Stanford School of Medicine, Palo Alto, CA, USA.
Johns Hopkins Bloomberg School of Public Health, Baltimore, MD, USA.
JNCI Cancer Spectr. 2023 Oct 31;7(6). doi: 10.1093/jncics/pkad081.
The UK National Health Service's Predict is a clinical tool widely used to estimate the prognosis of early-stage breast cancer. The performance of Predict for a second primary breast cancer is unknown.
Women 18 years of age or older diagnosed with a first or second invasive breast cancer between 2000 and 2013 and followed for at least 5 years were identified from the US Surveillance, Epidemiology, and End Results (SEER) database. Model calibration of Predict was evaluated by comparing predicted and observed 5-year breast cancer-specific mortality separately by estrogen receptor status for first vs second breast cancer. Receiver operating characteristic curves and areas under the curve were used to assess model discrimination. Model performance was also evaluated for various races and ethnicities.
The study population included 6729 women diagnosed with a second breast cancer and 357 204 women with a first breast cancer. Overall, Predict demonstrated good discrimination for first and second breast cancers (areas under the curve ranging from 0.73 to 0.82). Predict statistically significantly underestimated 5-year breast cancer mortality for second estrogen receptor-positive breast cancers (predicted-observed = ‒6.24%, 95% CI = ‒6.96% to ‒5.49%). Among women with a first estrogen receptor-positive cancer, model calibration was good (predicted-observed = ‒0.22%, 95% CI = ‒0.29% to ‒0.15%), except in non-Hispanic Black women (predicted-observed = ‒2.33%, 95% CI = ‒2.65% to ‒2.01%) and women 80 years of age or older (predicted-observed = ‒3.75%, 95% CI = ‒4.12% to ‒3.41%). Predict performed well for second estrogen receptor-negative cancers overall (predicted-observed = ‒1.69%, 95% CI = ‒3.99% to 0.16%) but underestimated mortality among those who had previously received chemotherapy or had a first cancer with more aggressive tumor characteristics. In contrast, Predict overestimated mortality for first estrogen receptor-negative cancers (predicted-observed = 4.54%, 95% CI = 4.27% to 4.86%).

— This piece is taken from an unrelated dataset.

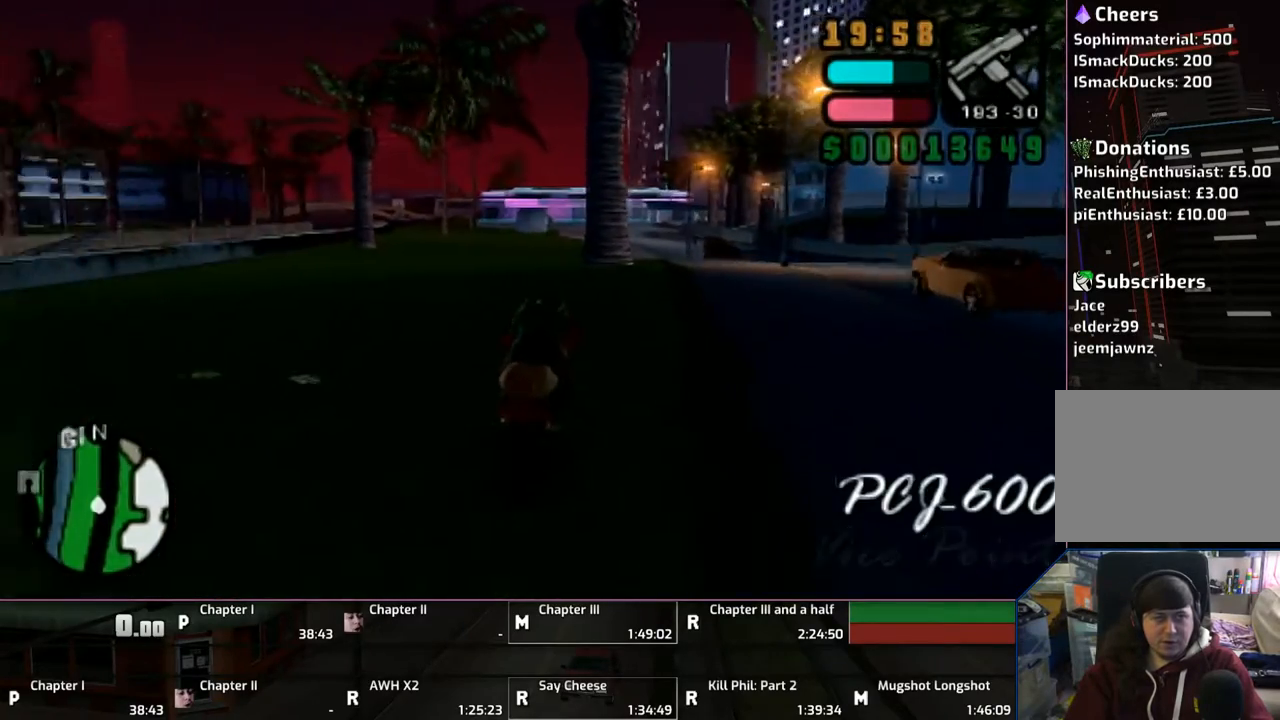
{"buttons": ["CROSS"], "left_stick": "up-left", "right_stick": "center", "events": [[117, "left_stick", "up-left"]]}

The Predict tool underestimated 5-year mortality after a second estrogen receptor-positive breast cancer and in certain subgroups of women with a second estrogen receptor-negative breast cancer.
英国国家医疗服务体系的 Predict 是一种广泛用于估计早期乳腺癌预后的临床工具。Predict 对第二原发性乳腺癌的预测性能尚不清楚。
从美国监测、流行病学和最终结果(SEER)数据库中确定了 2000 年至 2013 年间诊断为第一或第二浸润性乳腺癌且至少随访 5 年的年龄在 18 岁或以上的女性。通过比较雌激素受体状态下第一和第二乳腺癌的预测和观察到的 5 年乳腺癌特异性死亡率,评估 Predict 的模型校准。使用接收者操作特征曲线和曲线下面积来评估模型区分度。还评估了模型在不同种族和族裔中的性能。
该研究人群包括 6729 名诊断为第二原发性乳腺癌的女性和 357204 名患有第一原发性乳腺癌的女性。总体而言,Predict 对第一和第二乳腺癌具有良好的区分能力(曲线下面积范围为 0.73 至 0.82)。Predict 对第二雌激素受体阳性乳腺癌的 5 年乳腺癌死亡率的预测值显著低估(预测值-观察值=‒6.24%,95%CI=‒6.96%至‒5.49%)。在患有第一雌激素受体阳性癌症的女性中,模型校准良好(预测值-观察值=‒0.22%,95%CI=‒0.29%至‒0.15%),但在非西班牙裔黑人女性(预测值-观察值=‒2.33%,95%CI=‒2.65%至‒2.01%)和 80 岁或以上的女性(预测值-观察值=‒3.75%,95%CI=‒4.12%至‒3.41%)中除外。Predict 总体上对第二雌激素受体阴性癌症的预测效果良好(预测值-观察值=‒1.69%,95%CI=‒3.99%至 0.16%),但低估了先前接受过化疗或第一癌症具有更具侵袭性肿瘤特征的患者的死亡率。相比之下,Predict 高估了第一雌激素受体阴性癌症的死亡率(预测值-观察值=4.54%,95%CI=4.27%至 4.86%)。
Predict 工具低估了第二雌激素受体阳性乳腺癌和第二雌激素受体阴性乳腺癌某些亚组的 5 年死亡率。